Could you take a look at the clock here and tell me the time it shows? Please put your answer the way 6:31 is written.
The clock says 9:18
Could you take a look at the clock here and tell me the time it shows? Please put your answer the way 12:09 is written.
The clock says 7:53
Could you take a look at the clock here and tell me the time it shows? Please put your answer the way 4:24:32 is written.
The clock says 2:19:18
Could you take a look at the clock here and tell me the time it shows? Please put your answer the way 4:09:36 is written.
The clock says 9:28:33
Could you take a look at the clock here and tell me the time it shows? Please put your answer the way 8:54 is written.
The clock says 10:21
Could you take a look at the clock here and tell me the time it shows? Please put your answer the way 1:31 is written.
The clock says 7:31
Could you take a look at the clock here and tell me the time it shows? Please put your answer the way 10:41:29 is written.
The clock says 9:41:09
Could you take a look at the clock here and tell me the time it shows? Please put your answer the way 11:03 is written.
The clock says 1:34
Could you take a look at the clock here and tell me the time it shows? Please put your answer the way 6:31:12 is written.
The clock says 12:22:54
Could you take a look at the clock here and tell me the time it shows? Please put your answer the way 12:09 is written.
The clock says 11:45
________________________
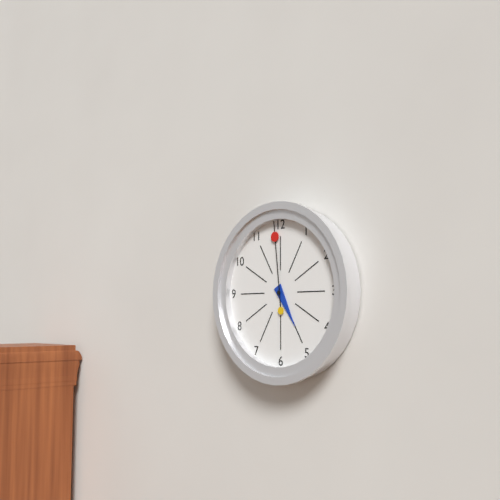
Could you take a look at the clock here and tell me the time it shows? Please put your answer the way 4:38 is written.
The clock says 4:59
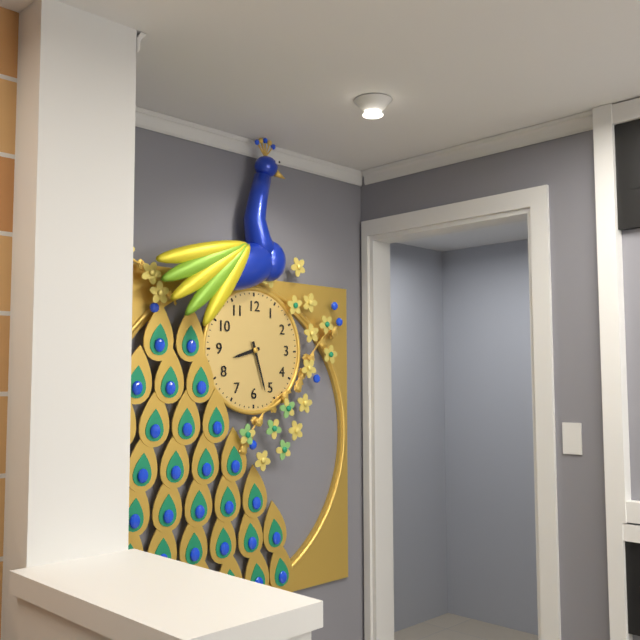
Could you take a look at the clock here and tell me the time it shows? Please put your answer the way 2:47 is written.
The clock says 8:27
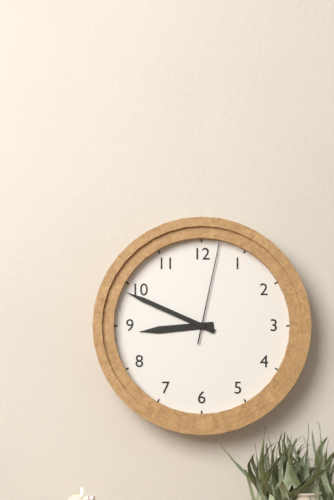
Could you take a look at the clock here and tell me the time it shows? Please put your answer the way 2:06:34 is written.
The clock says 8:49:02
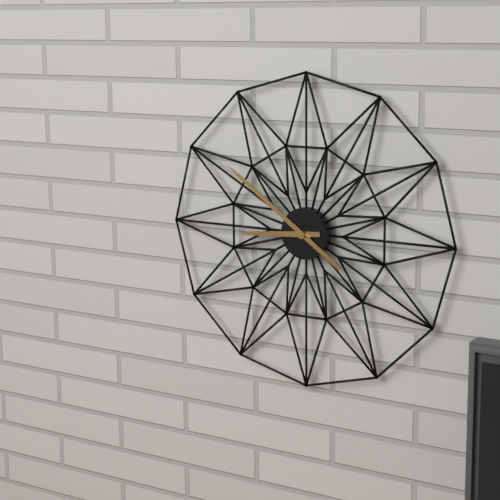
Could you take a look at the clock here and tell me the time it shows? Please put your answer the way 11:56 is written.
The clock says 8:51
________________________
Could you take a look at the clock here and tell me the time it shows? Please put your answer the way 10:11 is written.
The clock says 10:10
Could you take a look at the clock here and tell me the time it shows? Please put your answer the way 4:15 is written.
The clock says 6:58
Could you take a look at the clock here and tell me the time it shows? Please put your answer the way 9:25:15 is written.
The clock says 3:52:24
________________________
Exercise task:
Quote the lines of the material word for word, starting at the line that contains "11:56 is written." and ending at the line that contains "The clock says 8:51", with both of those lines included.

Task result:
Could you take a look at the clock here and tell me the time it shows? Please put your answer the way 11:56 is written.
The clock says 8:51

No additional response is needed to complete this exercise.